The minute her feet hit the grass, she started running towards the merry-go-round, laughing. I was scared that she'd get her feet twisted and fall and started going after her. She made it down the hill and to the merry-go-round without falling, wanting me to hurry up so I could spin the merry-go-round for her.

She was still laughing.

Sometimes that image her at four years old flashes through my mind and I get a taste of that old fear... that she will run too fast and fall and that I won't be there in time to catch her. That she will run too fast and I will chase after and not be able to catch her.

But if life has taught me anything --  it's that parents always wait. Always. Whether it makes sense or not. Whether the kids know it or not. Whether it does any good or not. Waiting is the at the core of what defines parenthood. You start out waiting for them to be born.

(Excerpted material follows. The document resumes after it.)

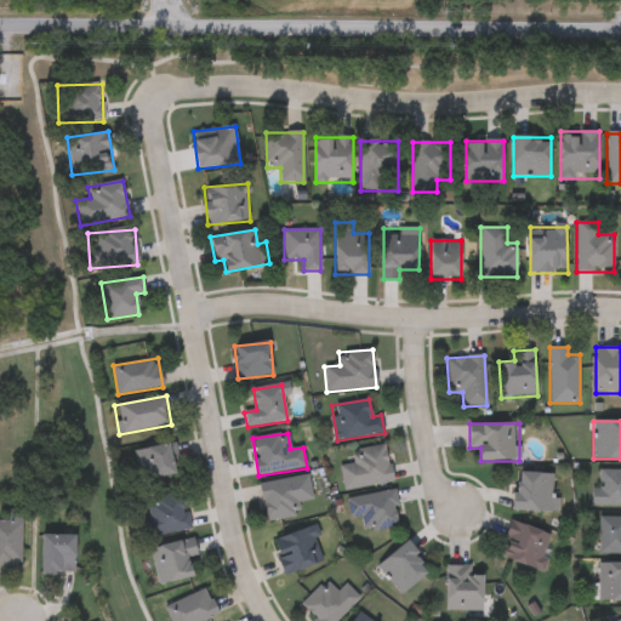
[(394,483),(343,491),(340,467),(353,465),(352,451),(387,445),(394,483)]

Then you wait for them to crawl, talk, walk. We mark off the inches they grow and we mark the mental checklist of things they need to learn. We wait. We wait for them to learn how to drive. Then we wait for them to come home. We wait to meet their boyfriends or girlfriends. We wait. And wait.

Then at some point, we may notice that we've been waiting so long that they're gone. And the only thing we can do is wait.